SEC. 5. National licensure standards for third-party logistics providers; uniform national policy.

Subchapter H of chapter V of the Federal Food, Drug, and Cosmetic Act, as amended by section 4, is further amended by adding at the end the following:

“SEC. 584. National licensure standards for third-party logistics providers.

“(a) License requirements.—No third-party logistics provider in any State may conduct activities in any State unless each facility of such third-party logistics provider—

“(1)(A) is licensed by the State from which the drug is distributed by the third-party logistics provider, in accordance with the regulations promulgated under subsection (d); or

“(B) if the State from which the drug distributed by the third-party logistics provider has not established a licensure requirement, is licensed by the Secretary, in accordance with the regulations promulgated under subsection (d); and

“(2) if the drug is distributed interstate, is licensed by the State into which the drug is distributed by the third-party logistics provider if such State licenses third-party logistics providers that distribute drugs into the State and the third-party logistics provider is not licensed by the Secretary as described in subparagraph (A)(ii).

“(b) Licensure reporting.—Beginning 1 year after the date of enactment of the Drug Supply Chain Security Act, a facility of a third-party logistics provider shall report to the Secretary, on an annual basis pursuant to a schedule determined by the Secretary—

“(1) the State by which the facility is licensed and the appropriate identification number of such license; and

“(2) the name and address of the facility, and all trade names under which, such facility conducts business.

“(c) Costs.—

“(1) AUTHORIZED LICENSURE FEES OF SECRETARY.—If a State does not establish a licensing program for a third-party logistics provider, the Secretary shall license the third-party logistics provider located in such State and may collect a reasonable fee in such amount necessary to reimburse the Secretary for costs associated with establishing and administering the licensure program and conducting periodic inspections under this section. The Secretary shall adjust fee rates as needed on an annual basis to generate only the amount of revenue needed to perform this service. Fees authorized under this paragraph shall be collected and available for obligation only to the extent and in the amount provided in advance in appropriations Acts. Such fees are authorized to remain available until expended.

“(2) STATE LICENSING FEES.—

“(A) STATE ESTABLISHED PROGRAM.—Nothing in this Act shall prohibit a State that has established a program to license a third-party logistics provider from collecting fees from a third-party logistics provider for such a license.

“(B) NO STATE ESTABLISHED PROGRAM.—A State that does not establish a program to license a third-party logistics provider in accordance with this section shall be prohibited from collecting a State licensing fee from a third-party logistics provider.

“(d) License regulations.—

“(1) IN GENERAL.—Not later than 2 years after the date of enactment of the Drug Supply Chain Security Act, the Secretary shall issue regulations regarding the minimum issuance and eligibility requirements for licensing under subsection (a), including the revocation and reissuance of such license, to third-party logistics providers under this section.

§ Task directions
According to the text on logistics provider licensure, by when must the Secretary issue regulations on the minimum issuance and eligibility requirements for licensing? The material that comes next is separate from the text on logistics provider licensure.

§ Provided records

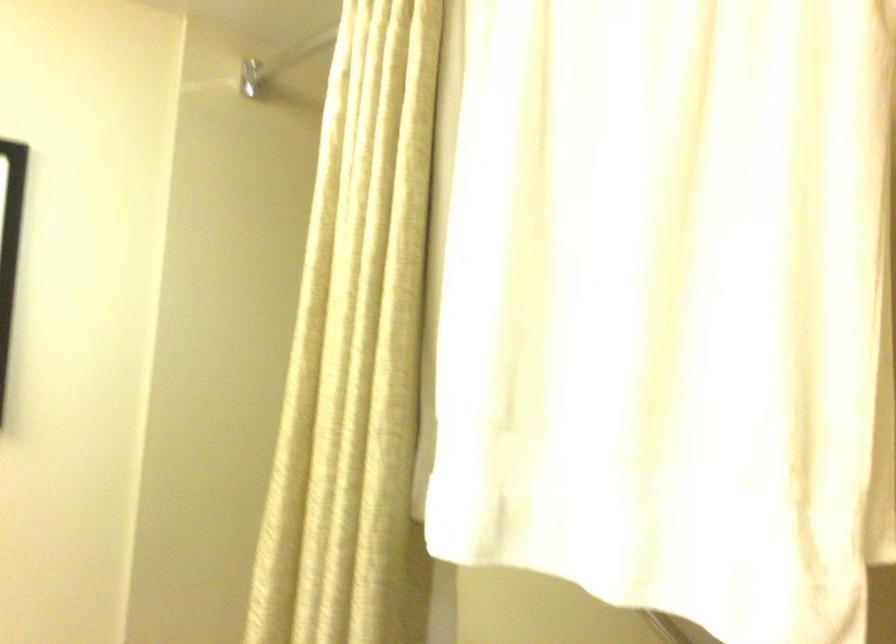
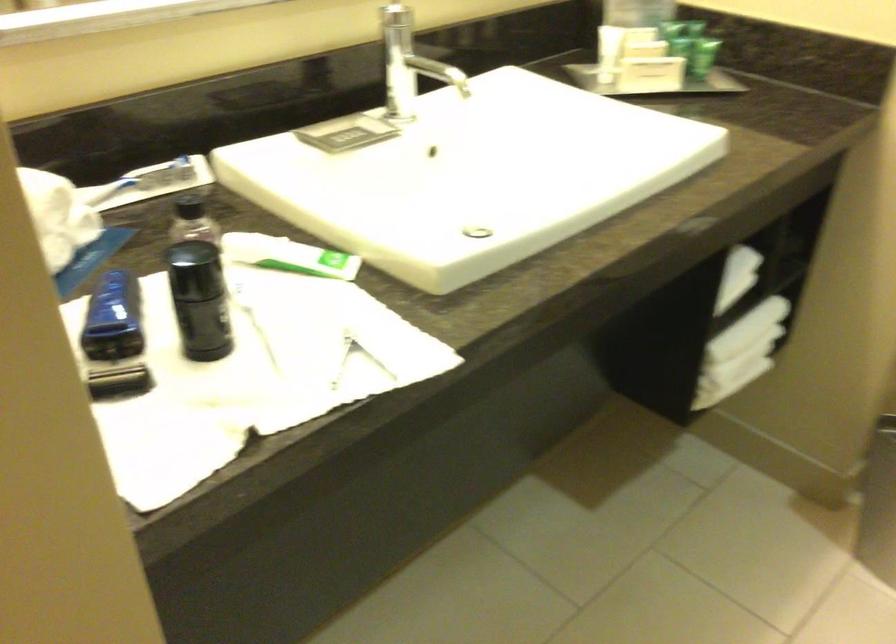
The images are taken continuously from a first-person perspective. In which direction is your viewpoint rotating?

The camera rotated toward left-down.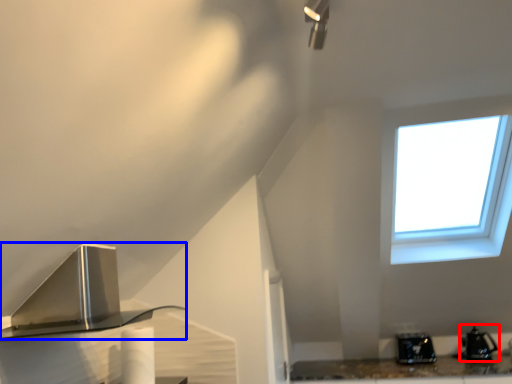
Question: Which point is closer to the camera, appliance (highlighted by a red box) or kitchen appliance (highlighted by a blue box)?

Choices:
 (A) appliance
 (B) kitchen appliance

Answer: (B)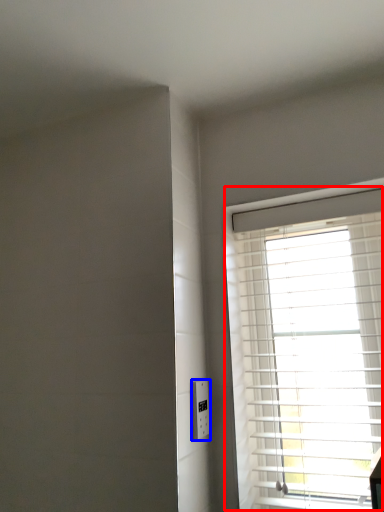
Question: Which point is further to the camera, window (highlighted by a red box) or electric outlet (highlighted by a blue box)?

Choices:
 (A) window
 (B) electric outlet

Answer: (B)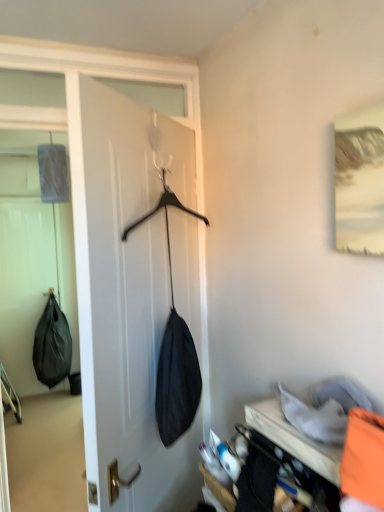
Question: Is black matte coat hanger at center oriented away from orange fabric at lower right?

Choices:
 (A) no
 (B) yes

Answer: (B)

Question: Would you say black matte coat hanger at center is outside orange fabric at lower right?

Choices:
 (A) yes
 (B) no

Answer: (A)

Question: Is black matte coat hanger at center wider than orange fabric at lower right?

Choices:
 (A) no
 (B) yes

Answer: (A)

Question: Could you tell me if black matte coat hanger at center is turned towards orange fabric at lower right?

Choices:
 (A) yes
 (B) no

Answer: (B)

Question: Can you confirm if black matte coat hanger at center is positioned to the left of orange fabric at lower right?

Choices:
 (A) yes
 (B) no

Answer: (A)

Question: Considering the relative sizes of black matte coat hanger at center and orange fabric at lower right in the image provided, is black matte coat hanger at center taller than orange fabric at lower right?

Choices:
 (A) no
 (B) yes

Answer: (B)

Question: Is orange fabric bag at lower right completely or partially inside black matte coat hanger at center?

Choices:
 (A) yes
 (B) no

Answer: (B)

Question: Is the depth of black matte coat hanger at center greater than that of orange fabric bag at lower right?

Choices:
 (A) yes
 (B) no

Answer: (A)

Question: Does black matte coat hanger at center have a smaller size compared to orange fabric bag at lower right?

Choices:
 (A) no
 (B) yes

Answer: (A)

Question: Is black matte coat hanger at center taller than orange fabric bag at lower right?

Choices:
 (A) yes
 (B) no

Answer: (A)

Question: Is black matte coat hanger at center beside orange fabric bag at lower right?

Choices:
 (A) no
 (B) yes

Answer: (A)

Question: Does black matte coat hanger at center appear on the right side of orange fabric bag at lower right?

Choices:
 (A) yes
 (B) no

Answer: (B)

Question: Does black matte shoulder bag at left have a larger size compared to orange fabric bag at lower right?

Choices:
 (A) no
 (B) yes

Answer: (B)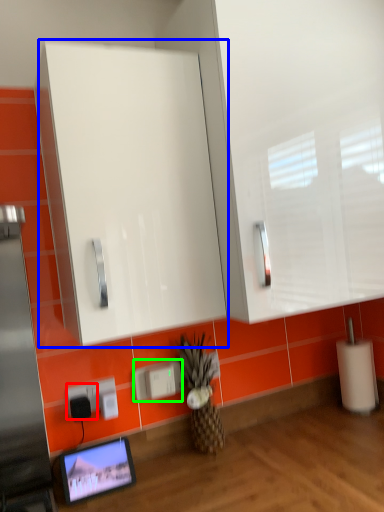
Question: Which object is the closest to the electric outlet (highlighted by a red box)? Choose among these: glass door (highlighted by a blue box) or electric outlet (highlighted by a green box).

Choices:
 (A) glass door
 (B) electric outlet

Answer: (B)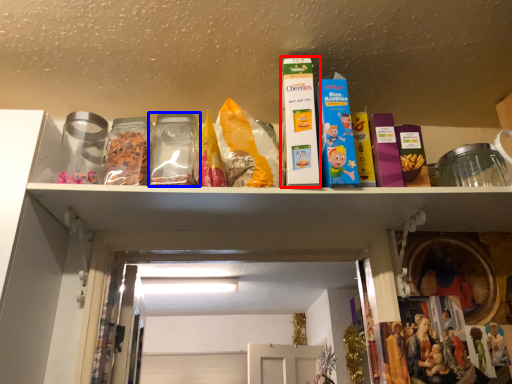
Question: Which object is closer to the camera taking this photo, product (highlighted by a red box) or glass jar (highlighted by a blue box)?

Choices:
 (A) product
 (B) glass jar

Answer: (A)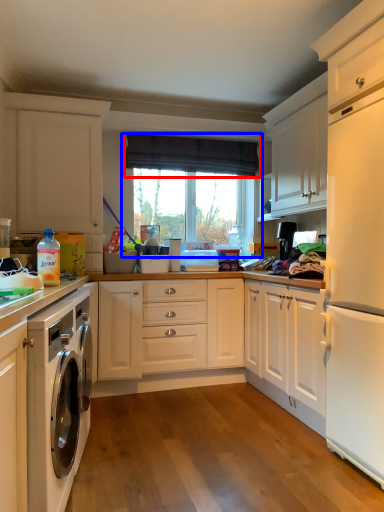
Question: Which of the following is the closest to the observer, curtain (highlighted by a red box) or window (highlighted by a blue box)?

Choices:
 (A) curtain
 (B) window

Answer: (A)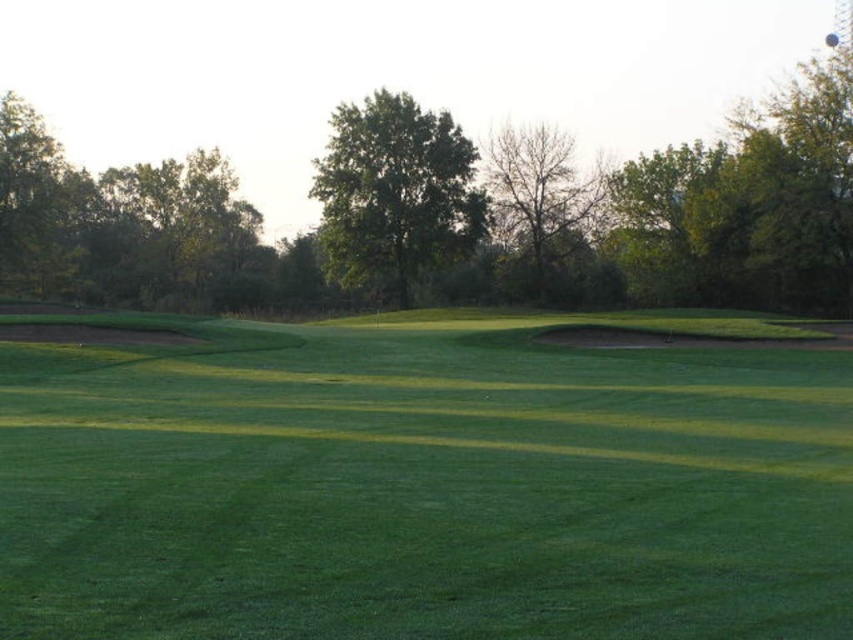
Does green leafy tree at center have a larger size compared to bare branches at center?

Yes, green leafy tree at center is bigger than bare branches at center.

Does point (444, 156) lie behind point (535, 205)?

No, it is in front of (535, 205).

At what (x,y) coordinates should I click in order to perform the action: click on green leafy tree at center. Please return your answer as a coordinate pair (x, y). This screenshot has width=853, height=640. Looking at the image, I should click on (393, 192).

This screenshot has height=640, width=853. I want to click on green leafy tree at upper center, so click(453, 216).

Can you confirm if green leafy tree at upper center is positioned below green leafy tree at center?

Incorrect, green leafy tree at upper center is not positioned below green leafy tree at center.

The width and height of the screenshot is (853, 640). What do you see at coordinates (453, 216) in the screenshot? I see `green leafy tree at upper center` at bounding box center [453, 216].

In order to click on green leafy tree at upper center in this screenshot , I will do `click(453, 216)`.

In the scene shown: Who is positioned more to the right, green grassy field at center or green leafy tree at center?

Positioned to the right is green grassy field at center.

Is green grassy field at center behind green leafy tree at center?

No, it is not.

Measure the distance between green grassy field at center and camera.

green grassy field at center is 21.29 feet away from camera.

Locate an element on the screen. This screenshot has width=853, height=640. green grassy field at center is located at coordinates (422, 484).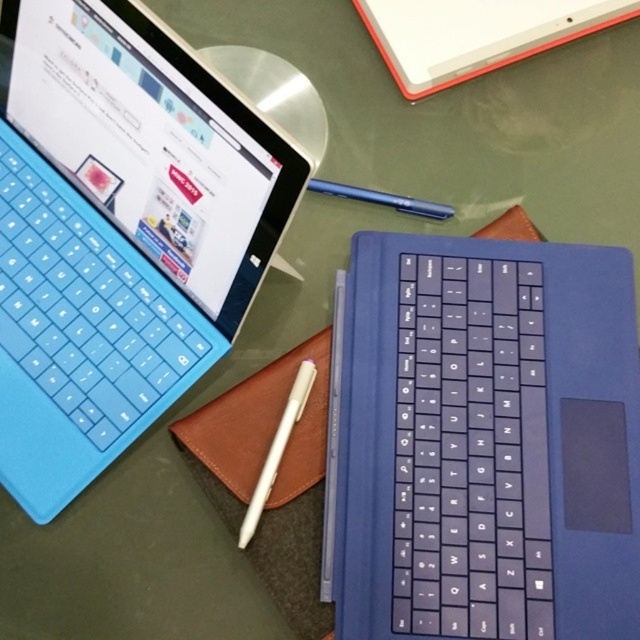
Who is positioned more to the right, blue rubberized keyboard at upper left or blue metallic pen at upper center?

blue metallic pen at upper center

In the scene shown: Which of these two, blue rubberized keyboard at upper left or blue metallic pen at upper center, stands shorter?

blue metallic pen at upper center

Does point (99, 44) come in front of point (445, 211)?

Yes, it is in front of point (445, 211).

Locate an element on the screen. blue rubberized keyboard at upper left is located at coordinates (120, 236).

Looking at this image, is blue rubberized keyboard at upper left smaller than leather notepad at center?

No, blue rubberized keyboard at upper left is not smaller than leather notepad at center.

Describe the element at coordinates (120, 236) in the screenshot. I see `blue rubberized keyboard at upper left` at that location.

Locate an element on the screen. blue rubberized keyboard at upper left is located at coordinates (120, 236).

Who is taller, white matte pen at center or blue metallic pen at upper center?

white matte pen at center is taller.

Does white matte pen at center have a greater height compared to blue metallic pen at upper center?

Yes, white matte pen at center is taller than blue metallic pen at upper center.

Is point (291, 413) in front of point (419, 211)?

§ Output below
Not later than 2 years after the date of enactment of the Drug Supply Chain Security Act.